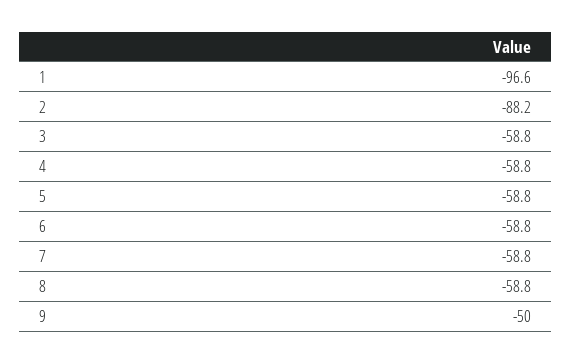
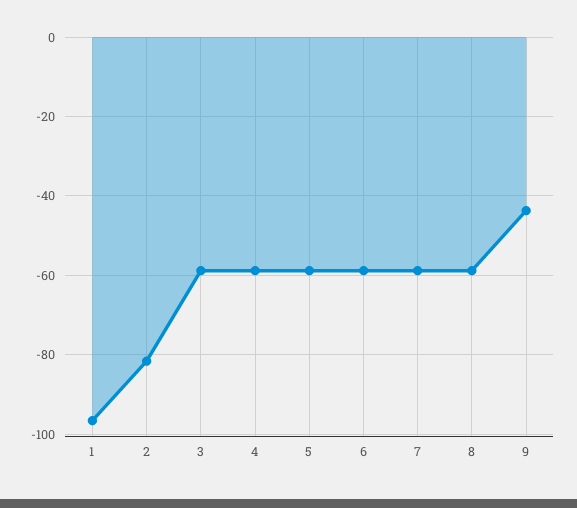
2: -88.2 -> -82
9: -50 -> -44

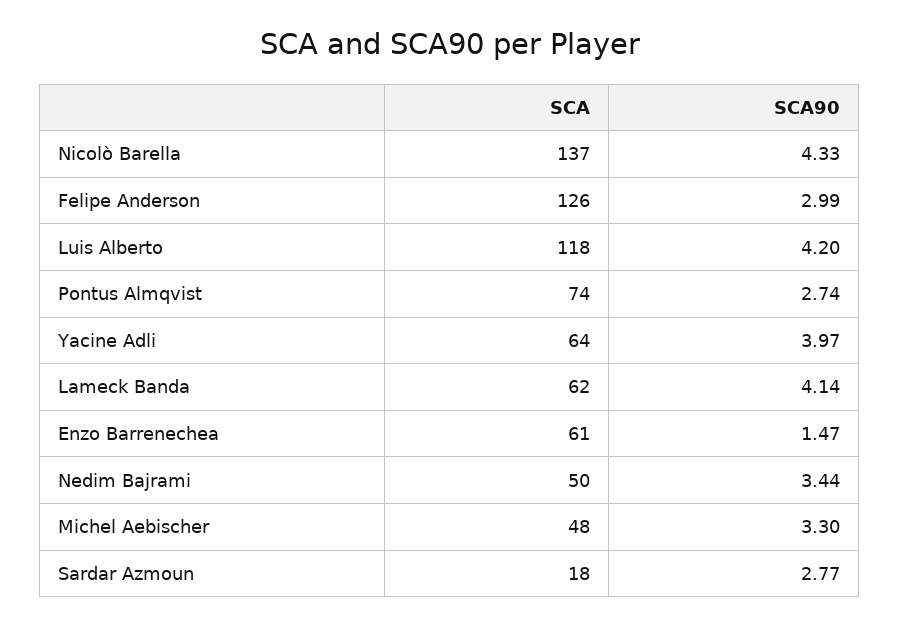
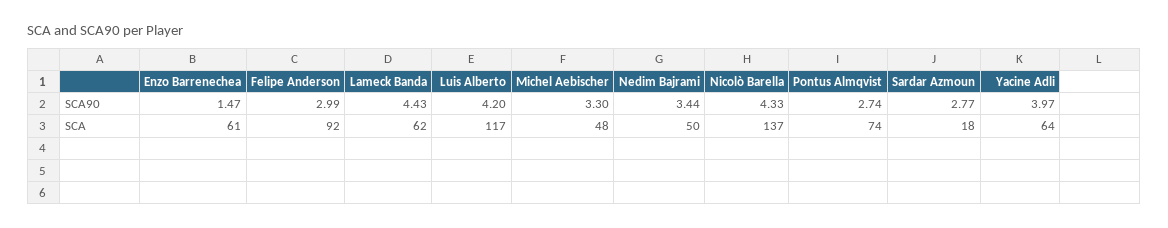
SCA, Felipe Anderson: 126 -> 92
SCA, Luis Alberto: 118 -> 117
SCA90, Lameck Banda: 4.14 -> 4.43

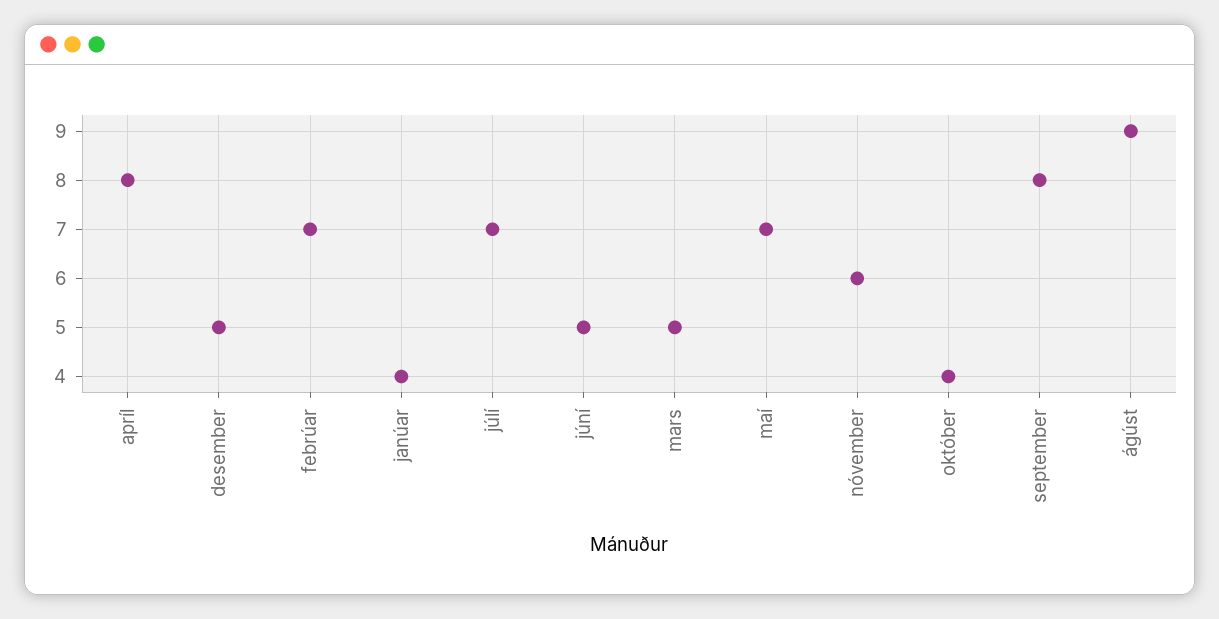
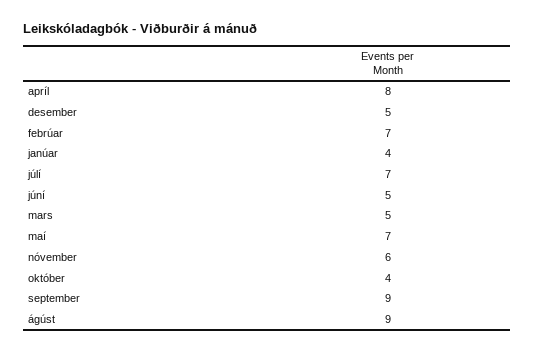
september: 8 -> 9

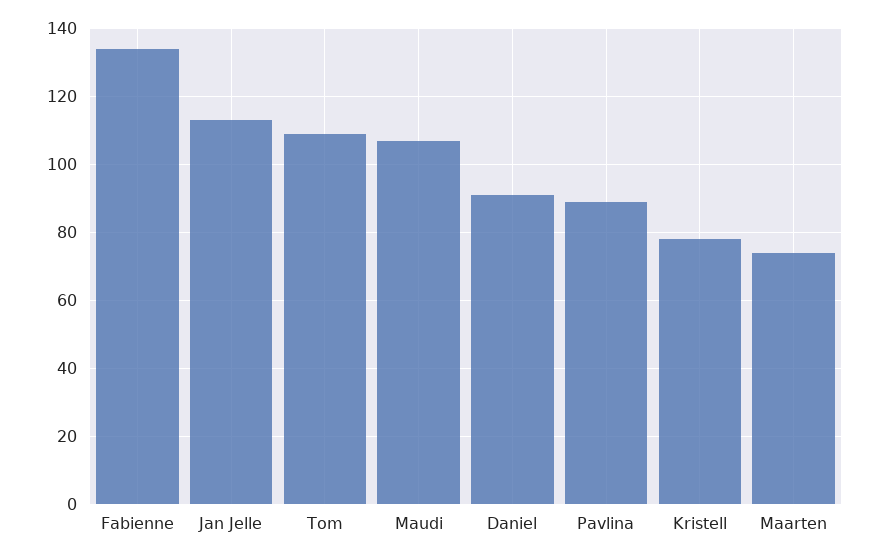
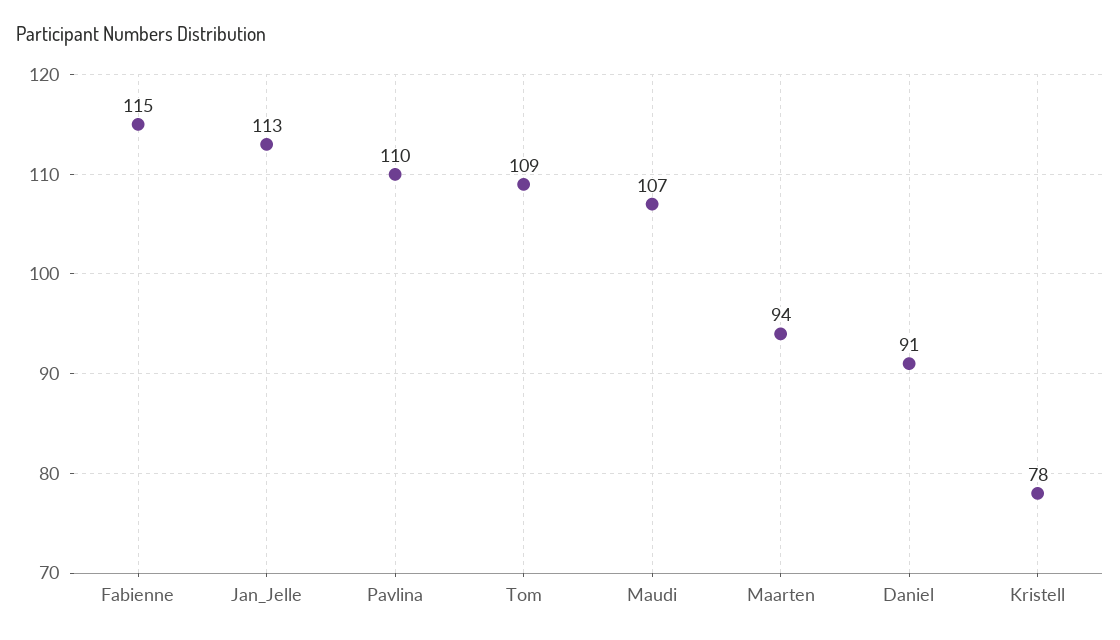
Fabienne: 135 -> 115
Pavlina: 90 -> 110
Maarten: 75 -> 94

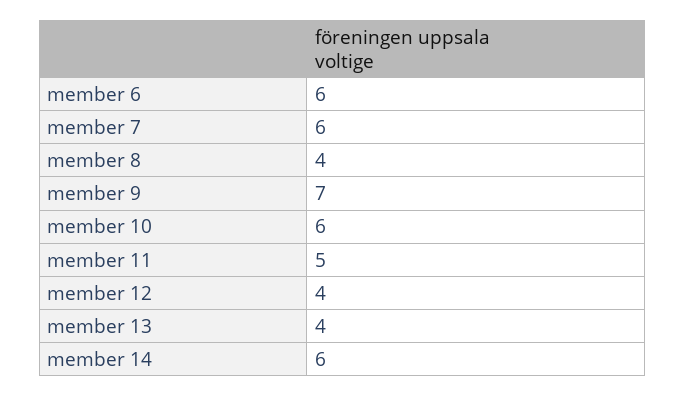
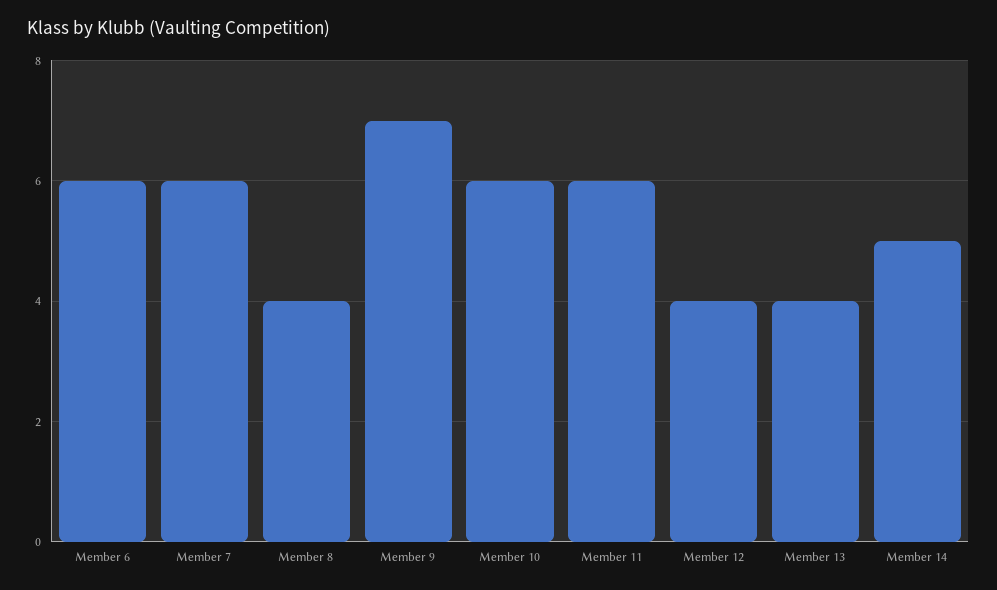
member 11: 5 -> 6
member 14: 6 -> 5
********
#### [TASK TO COMPLETE]
A faithful copy of the records above is needed, with the pictures left out.

#### [SOLUTION FOR THIS TASK]
2: -88.2 -> -82
9: -50 -> -44

SCA, Felipe Anderson: 126 -> 92
SCA, Luis Alberto: 118 -> 117
SCA90, Lameck Banda: 4.14 -> 4.43

september: 8 -> 9

Fabienne: 135 -> 115
Pavlina: 90 -> 110
Maarten: 75 -> 94

member 11: 5 -> 6
member 14: 6 -> 5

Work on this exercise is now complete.